This question concerns a statement from the paper by Ben Moonen "Special subvarieties arising from families of cyclic covers of the projective line. Documenta Math. 15 (2010)", Lemma 5.5. ii).

More precisely, Let $C\to T$ be a family of cyclic covers of $\mathbb{P}^{1}_{\mathbb{C}}$. Here $T$ can be takec to be the big diagonal in $(\mathbb{A}^{1})^N$, i.e., $T=\{(t_1,\cdots, t_N)|t_i\neq t_j \text{ for } i\neq j \}$.

Take a $t\in T(k)$, We want to show the following:

Consider the equivariant Kodaira-Spencer map $\rho^G: T_t\to H^1(C,\Theta_{C/T})^G$ (where $G=\mu_m$ is the cyclic group of the covering). Show that $\rho^G$ is surjective, in other words show that the equivariant deformation is complete in the sense that if $C_t$ is a fiber of $C\to T$, then we must show that a G-equivariant deformation $D$ of $C_t$ comes actually from the family $C\to T$ by pull-back. The author then says that this is obvious because $D/\mu_m\cong \mathbb{P}^{1}_{k[\epsilon]}$. I don't quite understand why this isomorphism alone proves the surjectivity.

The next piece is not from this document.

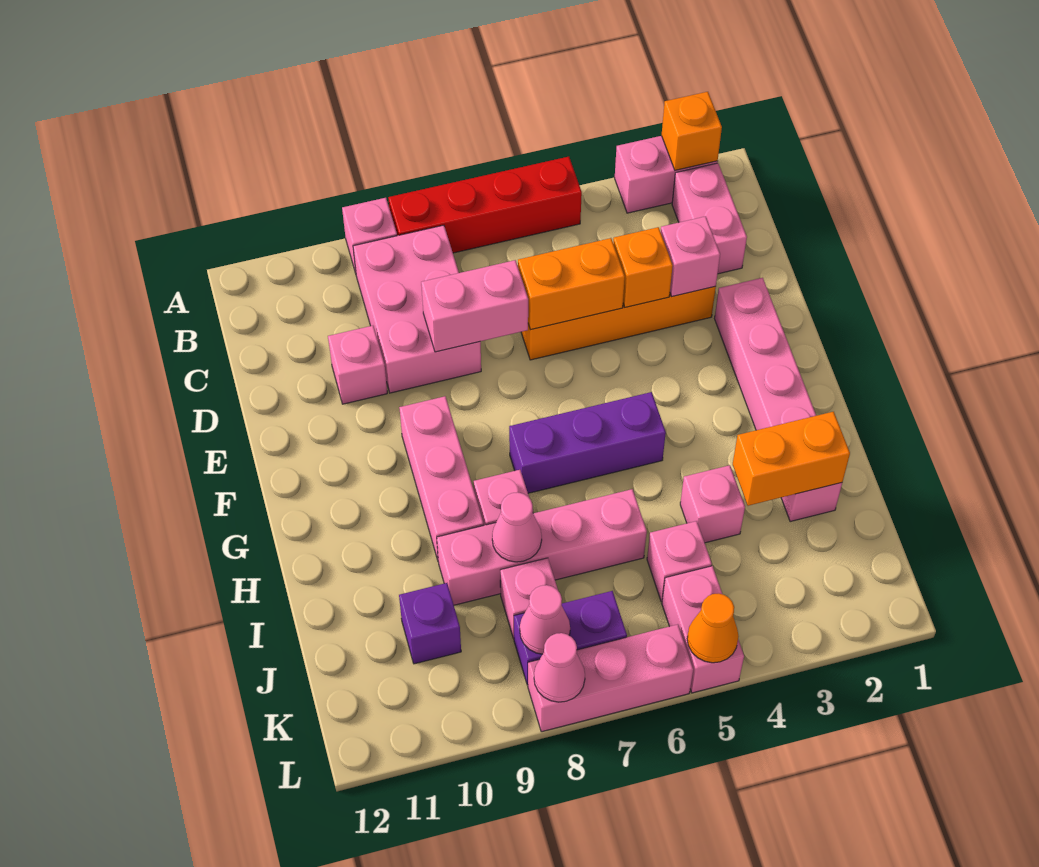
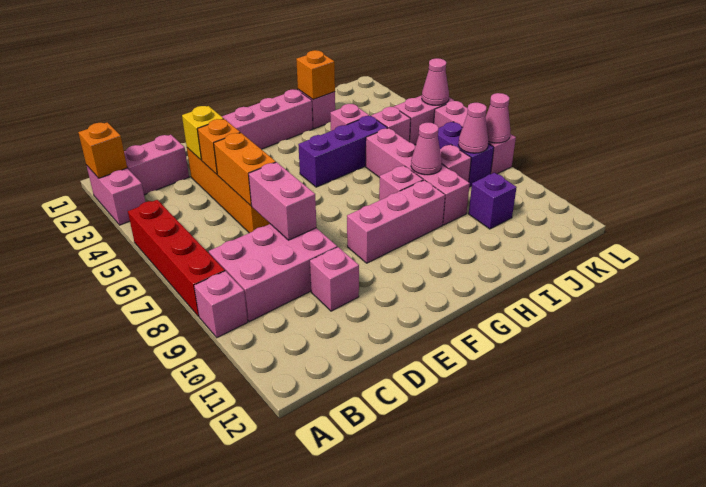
pink 1x1 brick [660,216,720,296] -> yellow 1x1 brick [182,106,224,160]
purple 1x3 brick [509,392,666,493] -> purple 1x3 brick turned to [298,116,387,187]
orange 1x2 brick [733,412,850,506] -> orange 1x1 brick [296,50,335,100]
orange 1x1 cone [687,593,739,663] -> pink 1x1 cone [422,58,449,105]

My argument is as follows:

There is an isomorphism $Def(C_t,G)\cong Def(\mathbb{P}^{1},B)$ between G-equivariant deformations of $C_t$ and deformation of $\mathbb{P}^{1}$ with marked points in $B=$set of branch points of $C_t\to \mathbb{P}^{1}$. Now since $D/\mu_m\cong \mathbb{P}^{1}_{k[\epsilon]}$ and since $\mathbb{P}^{1}_{k[\epsilon]}$ is a deformation of $\mathbb{P}^{1}$ (considered with marked points in $B$) by the above isomorphism, it corresponds to a G-equivariant deformation of $G$.

Is this argument correct? If not can someone explain the the surjectivity of equivariant Kodaira-Spencer map?